LLMs screw up far more than 1% of the time. They screw up routinely, far more than a professionally trained human would, and in ways that would have said human declared mentally ill.

wvenable 5 hours ago | parent | prev | next [-]

I don't trust it completely but I still use it. Trust but verify.

I've had some funny conversations -- Me:"Why did you choose to do X to solve the problem?" ... It:"Oh I should totally not have done that, I'll do Y instead".

But it's far from being so unreliable that it's not useful.

meatmanek 5 hours ago | parent | next [-]

I find that if I ask an LLM to explain what its reasoning was, it comes up with some post-hoc justification that has nothing to do with what it was actually thinking. Most likely token predictor, etc etc.

As far as I understand, any reasoning tokens for previous answers are generally not kept in the context for follow-up questions, so the model can't even really introspect on its previous chain of thought.

redman25 an hour ago | parent | next [-]

It depends on the harness and/or inference engine whether they keep the reasoning of past messages.

Not to get all philosophical but maybe justification is post-hoc even for humans.

wvenable 4 hours ago | parent | prev [-]

I mostly find it useful for learning myself or for questioning a strange result. It usually works well for either of those. As you said, I'm probably not getting it's actual reasoning from any reasoning tokens but never thought that was happening anyway. It's just a way of interrogating the current situation in the current context.

It providing a different result is exactly because it's now looking at the existing solution and generating from there.

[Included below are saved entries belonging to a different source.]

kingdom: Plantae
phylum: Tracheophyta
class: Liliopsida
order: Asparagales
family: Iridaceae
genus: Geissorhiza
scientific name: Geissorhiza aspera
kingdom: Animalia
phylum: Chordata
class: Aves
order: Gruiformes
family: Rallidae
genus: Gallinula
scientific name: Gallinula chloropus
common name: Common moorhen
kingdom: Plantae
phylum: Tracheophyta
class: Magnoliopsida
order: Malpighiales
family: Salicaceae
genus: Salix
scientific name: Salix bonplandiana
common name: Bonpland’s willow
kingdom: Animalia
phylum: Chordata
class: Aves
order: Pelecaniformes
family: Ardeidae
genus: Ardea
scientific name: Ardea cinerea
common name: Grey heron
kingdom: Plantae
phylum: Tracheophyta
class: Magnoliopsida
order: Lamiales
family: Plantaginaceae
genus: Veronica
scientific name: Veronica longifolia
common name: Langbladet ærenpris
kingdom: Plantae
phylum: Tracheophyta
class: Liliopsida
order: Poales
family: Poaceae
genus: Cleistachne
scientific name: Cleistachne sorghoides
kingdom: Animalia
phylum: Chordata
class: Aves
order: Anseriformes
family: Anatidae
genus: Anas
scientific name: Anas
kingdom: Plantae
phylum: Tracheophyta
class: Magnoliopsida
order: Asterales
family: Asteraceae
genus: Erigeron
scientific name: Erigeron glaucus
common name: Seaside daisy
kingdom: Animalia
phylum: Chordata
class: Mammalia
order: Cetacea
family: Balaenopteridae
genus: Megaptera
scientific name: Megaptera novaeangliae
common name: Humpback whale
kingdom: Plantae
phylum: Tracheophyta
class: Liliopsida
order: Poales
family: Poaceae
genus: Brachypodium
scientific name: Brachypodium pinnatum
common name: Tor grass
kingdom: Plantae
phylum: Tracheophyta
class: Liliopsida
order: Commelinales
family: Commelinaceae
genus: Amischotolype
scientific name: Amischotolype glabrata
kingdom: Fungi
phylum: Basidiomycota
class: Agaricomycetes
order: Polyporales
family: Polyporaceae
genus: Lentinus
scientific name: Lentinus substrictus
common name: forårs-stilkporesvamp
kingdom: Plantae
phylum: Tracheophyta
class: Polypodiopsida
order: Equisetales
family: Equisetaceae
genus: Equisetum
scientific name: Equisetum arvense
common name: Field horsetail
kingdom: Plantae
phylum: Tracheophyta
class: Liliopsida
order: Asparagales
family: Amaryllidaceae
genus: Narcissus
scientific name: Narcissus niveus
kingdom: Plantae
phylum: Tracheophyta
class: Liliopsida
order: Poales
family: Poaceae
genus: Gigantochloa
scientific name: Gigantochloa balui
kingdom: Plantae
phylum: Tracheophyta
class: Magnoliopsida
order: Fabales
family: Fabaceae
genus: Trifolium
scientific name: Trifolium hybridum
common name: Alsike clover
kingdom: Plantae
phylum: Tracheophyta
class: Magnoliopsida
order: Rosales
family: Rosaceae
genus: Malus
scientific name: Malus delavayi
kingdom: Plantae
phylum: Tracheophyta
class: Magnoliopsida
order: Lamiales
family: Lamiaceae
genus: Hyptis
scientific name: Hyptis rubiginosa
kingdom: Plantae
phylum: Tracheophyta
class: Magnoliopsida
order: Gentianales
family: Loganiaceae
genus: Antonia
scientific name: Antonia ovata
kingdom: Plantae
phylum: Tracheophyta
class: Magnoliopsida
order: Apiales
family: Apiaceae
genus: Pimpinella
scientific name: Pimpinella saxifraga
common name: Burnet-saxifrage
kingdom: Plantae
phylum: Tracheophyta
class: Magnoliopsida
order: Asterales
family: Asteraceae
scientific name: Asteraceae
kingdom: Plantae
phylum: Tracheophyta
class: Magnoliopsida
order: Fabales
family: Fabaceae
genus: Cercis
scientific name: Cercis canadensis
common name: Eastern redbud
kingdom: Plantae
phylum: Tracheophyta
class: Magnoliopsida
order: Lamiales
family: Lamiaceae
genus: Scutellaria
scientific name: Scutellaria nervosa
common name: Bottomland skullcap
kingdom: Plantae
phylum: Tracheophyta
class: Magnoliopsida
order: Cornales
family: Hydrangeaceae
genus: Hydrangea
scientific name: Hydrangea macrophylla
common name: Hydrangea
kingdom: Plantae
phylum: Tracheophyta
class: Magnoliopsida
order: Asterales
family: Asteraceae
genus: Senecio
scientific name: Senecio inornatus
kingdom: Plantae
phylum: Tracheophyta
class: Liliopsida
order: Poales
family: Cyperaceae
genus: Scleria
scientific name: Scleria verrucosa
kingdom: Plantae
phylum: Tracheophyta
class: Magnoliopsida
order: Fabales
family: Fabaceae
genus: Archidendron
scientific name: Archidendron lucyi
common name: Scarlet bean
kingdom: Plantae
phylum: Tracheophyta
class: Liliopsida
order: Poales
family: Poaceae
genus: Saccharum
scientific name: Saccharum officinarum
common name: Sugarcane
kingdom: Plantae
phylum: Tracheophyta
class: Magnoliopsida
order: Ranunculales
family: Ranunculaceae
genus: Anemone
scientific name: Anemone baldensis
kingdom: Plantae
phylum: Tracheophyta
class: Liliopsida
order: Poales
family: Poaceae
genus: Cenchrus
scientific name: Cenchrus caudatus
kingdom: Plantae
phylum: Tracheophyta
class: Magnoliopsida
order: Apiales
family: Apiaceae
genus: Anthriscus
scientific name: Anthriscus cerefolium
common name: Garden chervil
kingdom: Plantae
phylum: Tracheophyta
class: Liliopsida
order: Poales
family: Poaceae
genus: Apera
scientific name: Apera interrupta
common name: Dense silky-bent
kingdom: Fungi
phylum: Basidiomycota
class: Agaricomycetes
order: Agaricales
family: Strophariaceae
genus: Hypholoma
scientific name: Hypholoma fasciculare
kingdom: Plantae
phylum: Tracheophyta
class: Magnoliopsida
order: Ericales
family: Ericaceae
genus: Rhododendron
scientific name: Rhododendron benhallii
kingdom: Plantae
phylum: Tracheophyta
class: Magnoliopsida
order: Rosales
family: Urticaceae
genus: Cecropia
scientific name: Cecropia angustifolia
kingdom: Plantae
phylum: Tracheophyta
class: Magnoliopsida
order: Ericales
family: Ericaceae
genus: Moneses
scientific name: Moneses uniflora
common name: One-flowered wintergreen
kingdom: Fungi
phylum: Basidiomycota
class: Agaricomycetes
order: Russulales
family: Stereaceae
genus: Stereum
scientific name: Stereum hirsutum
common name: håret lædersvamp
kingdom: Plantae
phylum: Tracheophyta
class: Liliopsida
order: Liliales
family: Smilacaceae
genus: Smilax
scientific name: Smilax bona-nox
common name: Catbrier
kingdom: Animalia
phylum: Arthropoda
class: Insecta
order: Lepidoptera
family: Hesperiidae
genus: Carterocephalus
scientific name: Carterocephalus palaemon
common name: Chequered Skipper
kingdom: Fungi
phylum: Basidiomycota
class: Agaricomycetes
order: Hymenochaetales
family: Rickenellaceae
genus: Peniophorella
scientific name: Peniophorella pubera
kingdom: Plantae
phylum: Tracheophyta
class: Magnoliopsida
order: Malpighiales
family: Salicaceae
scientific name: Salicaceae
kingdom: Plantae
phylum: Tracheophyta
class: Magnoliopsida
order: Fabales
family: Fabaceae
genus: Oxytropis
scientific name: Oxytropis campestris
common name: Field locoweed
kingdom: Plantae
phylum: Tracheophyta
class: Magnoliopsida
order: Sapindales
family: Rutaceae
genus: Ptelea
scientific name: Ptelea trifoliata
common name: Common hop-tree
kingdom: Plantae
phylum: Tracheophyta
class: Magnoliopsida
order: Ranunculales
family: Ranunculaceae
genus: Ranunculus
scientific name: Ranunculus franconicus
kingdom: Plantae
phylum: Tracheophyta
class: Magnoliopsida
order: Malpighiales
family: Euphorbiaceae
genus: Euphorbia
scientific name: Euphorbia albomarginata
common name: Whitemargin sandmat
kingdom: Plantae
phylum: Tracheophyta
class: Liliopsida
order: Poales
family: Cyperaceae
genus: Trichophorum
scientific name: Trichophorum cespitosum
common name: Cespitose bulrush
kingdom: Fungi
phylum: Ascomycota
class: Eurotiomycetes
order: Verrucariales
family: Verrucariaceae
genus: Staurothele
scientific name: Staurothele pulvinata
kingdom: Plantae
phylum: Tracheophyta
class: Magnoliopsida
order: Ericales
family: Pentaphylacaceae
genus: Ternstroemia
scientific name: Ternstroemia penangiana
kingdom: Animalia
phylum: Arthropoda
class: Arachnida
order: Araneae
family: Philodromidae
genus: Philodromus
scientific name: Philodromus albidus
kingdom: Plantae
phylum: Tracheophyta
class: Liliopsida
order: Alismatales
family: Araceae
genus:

sid_talks 5 hours ago | parent | prev [-]

> Trust but verify.

I guess I should have used ‘completely trust’ instead of ‘trust’ in my original comment. I was referring to the subset of developers who call themselves vibe coders.

wvenable 5 hours ago | parent [-]

I think I like "blindly trust" better because vibe coders literally aren't looking.

diehunde 3 hours ago | parent | prev | next [-]

Many of us are literally being forced to use it at work by people who haven't written a line of code in years (VPs, directors, etc) and decided to play around with it during a weekend and blew their minds.

bdangubic 5 hours ago | parent | prev | next [-]

we worked with humans for decades and are used to 25x less reliability

behehebd 5 hours ago | parent | prev [-]

OP isnt holding it right.

How would you trust autocomplete if it can get it wrong? A. you don't. Verify!